I knew instantly that this was a battle I had to fight alone with God on my side. I mustered strength and began to play a Tongues chant. Lying there, I began to recall the goodness of God, I was giving God all his words back, telling him all he had done and why this wouldn’t be an issue. Then I moved up to telling the voices in my head who I was. In 2018, I didn’t know I was the righteousness of God, I had no idea my name was inscribed on the palms of his hand, I was unaware of how deeply loved by God I was. Now in 2021, I know all these things so whatever could oppress me on the basis of my ignorance prior to now, could no longer have access to me.

With holy anger, I grabbed my rosary and continued talking about my identity in Christ. Initially my chest was feeling stuffed. I couldn’t breathe in or out properly, I would sigh deeply as I spoke. However, as I continued speaking these words of life, I began to feel relief in my system, like some pathway in my system was clearing and I was getting myself.

Aha! I sat up on my bed and prayed violently, I mean shaking my head, hands and engaging in all that body gymnastics. By the time I was done, I got up soaked in sweat, wiped my sweat, had a bath and till this moment I haven’t had any relapse neither have I experienced any signs of sickness.


I got to this point by explaining why we should thank God for all he has done. Gratitude will offer you the solace, encouragement, morale and energy you didn’t even know you needed. Praying about everything won’t calm you as instantly as gratitude, thanksgiving and praise will.

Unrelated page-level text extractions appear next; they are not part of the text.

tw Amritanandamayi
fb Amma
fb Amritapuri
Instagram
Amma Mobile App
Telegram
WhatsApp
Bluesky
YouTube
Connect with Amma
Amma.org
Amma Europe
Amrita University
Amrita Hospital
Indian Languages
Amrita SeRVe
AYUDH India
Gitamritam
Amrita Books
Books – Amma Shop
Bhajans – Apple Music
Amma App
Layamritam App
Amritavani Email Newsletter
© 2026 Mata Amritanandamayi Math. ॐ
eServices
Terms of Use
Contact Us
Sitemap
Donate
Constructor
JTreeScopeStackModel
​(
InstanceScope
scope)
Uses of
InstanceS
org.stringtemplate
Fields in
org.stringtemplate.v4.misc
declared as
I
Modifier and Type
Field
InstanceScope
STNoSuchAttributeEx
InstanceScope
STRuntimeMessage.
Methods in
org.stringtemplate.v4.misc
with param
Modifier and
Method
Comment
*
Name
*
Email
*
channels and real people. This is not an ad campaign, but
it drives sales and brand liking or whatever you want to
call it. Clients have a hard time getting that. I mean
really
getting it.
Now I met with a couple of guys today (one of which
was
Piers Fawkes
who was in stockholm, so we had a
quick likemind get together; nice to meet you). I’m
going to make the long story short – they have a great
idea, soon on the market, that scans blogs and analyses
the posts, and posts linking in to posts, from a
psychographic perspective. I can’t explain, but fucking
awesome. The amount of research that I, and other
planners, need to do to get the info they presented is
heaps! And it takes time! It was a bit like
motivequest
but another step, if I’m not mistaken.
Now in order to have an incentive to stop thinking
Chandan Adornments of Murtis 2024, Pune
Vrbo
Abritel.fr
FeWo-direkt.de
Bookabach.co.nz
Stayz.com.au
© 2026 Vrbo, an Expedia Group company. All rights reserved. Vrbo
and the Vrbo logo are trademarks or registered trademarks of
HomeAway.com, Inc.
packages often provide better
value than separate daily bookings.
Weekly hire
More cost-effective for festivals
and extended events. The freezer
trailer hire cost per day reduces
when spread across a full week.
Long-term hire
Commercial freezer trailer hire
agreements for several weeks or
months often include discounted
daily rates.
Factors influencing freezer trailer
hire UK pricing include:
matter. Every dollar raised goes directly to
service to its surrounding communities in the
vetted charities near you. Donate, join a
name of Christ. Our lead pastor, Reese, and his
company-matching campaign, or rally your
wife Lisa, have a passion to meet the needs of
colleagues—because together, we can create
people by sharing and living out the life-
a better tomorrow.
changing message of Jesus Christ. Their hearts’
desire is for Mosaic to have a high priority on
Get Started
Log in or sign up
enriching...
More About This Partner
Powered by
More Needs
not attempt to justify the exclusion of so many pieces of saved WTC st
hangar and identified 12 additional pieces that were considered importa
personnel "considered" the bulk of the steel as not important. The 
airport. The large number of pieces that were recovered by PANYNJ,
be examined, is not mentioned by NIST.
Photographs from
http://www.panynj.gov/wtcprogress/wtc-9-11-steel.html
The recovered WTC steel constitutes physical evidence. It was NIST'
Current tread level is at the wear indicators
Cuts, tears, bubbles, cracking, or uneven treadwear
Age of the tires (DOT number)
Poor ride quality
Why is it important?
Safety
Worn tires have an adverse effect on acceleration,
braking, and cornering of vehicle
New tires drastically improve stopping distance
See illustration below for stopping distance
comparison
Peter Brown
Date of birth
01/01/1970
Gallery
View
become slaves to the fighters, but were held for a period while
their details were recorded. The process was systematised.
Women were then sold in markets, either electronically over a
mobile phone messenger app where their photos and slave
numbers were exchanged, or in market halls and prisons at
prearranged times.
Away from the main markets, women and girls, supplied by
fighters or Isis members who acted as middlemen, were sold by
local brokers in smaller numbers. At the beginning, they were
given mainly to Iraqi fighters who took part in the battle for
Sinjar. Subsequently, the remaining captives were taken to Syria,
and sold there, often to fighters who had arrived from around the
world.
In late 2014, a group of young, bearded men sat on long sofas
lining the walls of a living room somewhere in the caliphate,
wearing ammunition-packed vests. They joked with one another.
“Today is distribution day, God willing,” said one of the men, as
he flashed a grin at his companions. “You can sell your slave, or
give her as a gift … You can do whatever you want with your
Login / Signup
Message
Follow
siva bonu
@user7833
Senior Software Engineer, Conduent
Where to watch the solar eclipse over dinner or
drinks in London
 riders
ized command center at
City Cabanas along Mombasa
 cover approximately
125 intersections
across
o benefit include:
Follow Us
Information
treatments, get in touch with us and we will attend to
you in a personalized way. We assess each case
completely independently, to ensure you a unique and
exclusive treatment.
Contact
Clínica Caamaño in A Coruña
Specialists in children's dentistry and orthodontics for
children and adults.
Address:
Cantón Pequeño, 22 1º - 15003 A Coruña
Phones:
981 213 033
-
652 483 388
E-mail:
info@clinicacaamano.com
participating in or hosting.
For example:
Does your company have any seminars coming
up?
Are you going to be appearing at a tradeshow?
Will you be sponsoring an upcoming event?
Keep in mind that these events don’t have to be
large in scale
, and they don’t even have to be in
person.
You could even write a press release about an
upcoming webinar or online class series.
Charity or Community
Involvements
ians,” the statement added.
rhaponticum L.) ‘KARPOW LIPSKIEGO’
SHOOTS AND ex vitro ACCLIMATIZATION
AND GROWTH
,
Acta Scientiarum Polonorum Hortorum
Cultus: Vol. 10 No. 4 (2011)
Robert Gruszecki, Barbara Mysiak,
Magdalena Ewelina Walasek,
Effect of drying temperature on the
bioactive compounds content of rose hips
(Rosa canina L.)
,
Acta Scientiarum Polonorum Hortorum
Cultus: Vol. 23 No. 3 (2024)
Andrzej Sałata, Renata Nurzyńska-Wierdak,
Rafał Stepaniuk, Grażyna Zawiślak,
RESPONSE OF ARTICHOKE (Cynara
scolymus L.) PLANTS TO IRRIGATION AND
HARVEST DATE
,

Now here is the interesting part, doing all these things, handling whatever life throws at you with this approach, automatically makes you the recipient of God’s peace ─ a peace like nothing this world knows ─ peace you cannot even explain. Your heart is feeble at this point and so the bible tells us this peace will guard your heart and minds as you live in Christ.

Continuing to live in Christ despite unfavorable time’s means you are now a bona fide Child of God. Children don’t run away from home due to the unavailability of food and other necessities, they don’t disown their parents when their fees are paid late; instead they encourage their parents and hope things get better─ exactly what our sonship with God should be. We can’t opt and leave when the going gets tough. We are already in his house technically he lives in us so we have to continue to live in Him.

This post is more for me than any other person. I am a repentant worrier who is constantly asking God for the grace to surrender all every time and trust boldly. It gets easier everyday still; I am not where I hope to be.

When I remind myself of scriptures like this, I smile and say “Crystabel no too reason am, you go dey alright”. Now I’m transferring these words to you too friend; experience God’s peace as described in Philippians by using the guide offered and Our Gracious Father will continue to cradle you in his everlasting joy.

It feels good to be back, good to post on the blog, and I appreciate all the check up questions. I am good, I will keep showing up for God here, and we will all make Heaven in Jesus name.


Blessings, love, light, this time I am adding hugs because we all need it.